Marion Fulk is an avid and discerning jewelry collector. She happily travels the world from her hometown of Little Rock, Arkansas, in search of new jewelry discoveries. She prefers extensive walking and navigating of public transportation, as happened during AJF’s trip to Estonia and Sweden in 2014, where Marion became the group’s lively, unofficial city walking guide. She proudly wears pieces from her jewelry collection, and this year she started keeping a daily log of every piece she wears. So far, Marion has had very few days with no jewelry entries, and those were when she hiked in the woods.
We asked Marion about her jewelry collection and her perspective on the jewelry collecting market. She also very kindly agreed to host an impromptu photo session at her home for this interview, which seems to have drawn out her inner Sarah Bernhard…
Adriana G Radulescu: How did you become a jewelry collector? Is there a personal story behind it?
Marion Fulk: I think I have loved jewelry all my life. It must be a recessive gene—no one else in my family is a jewelry fiend, but a number of us are collectors.
Once I found art jewelry, I found my collecting passion. And it took quite a while to find this field: in the early 1990s, when I started looking for art jewelry, I didn’t know exactly what it was. Once I found it, I was hooked. In my initial years of collecting, I bought a few pieces at different galleries. Then I met Helen Drutt and visited her home—I was completely captivated and enthralled, and totally felt in love with the field. There was no going back after that.
What is the defining concept for your collection? Do you see jewelry as art?
Marion Fulk: Absolutely I see jewelry as art. I do not want a piece if it isn’t a work of art. My criterion for buying any piece of jewelry is very simple: I have to love it. If I shriek when I see a new piece, that’s a sign that the work is headed to Little Rock.
How did your collection develop over the years?
Marion Fulk: Piece by piece. Most of us keep learning, and our eyes and tastes keep evolving. I go to museum shows and artist studios as often as possible, and read monographs and books on our field regularly. AJF’s website is a wonderful resource—lots of great information and images. I love going to Schmuck show in Germany and seeing so much jewelry. There’s more to look at there than even I can stand.

» **What this exercise asks**:
A) In the Marion Fulk interview, what is her hometown?
B) Name every person mentioned by name in the Marion Fulk interview.
C) Reproduce the Marion Fulk interview word for word, starting at "Once I found art" and continuing down to "back after that.".

» **Available data**:
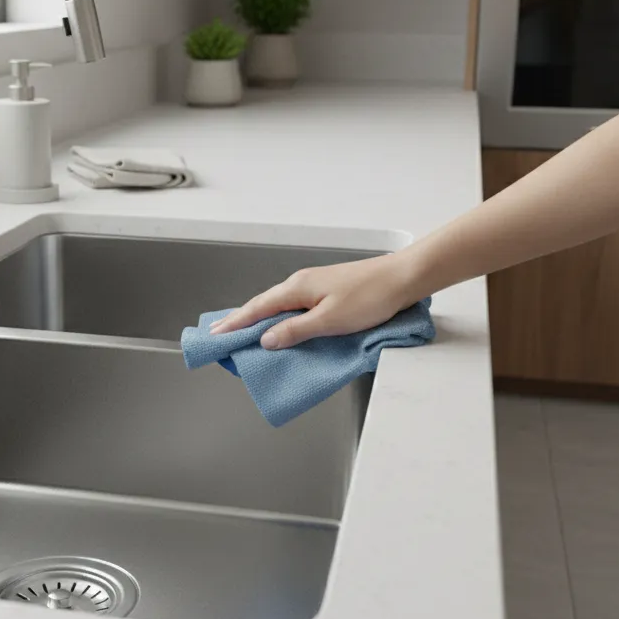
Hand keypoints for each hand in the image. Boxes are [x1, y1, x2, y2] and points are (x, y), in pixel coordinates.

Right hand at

» **Replies**:
A) Little Rock, Arkansas

B) Marion Fulk, Sarah Bernhard, Adriana G Radulescu, Helen Drutt

C)
Once I found art jewelry, I found my collecting passion. And it took quite a while to find this field: in the early 1990s, when I started looking for art jewelry, I didn’t know exactly what it was. Once I found it, I was hooked. In my initial years of collecting, I bought a few pieces at different galleries. Then I met Helen Drutt and visited her home—I was completely captivated and enthralled, and totally felt in love with the field. There was no going back after that.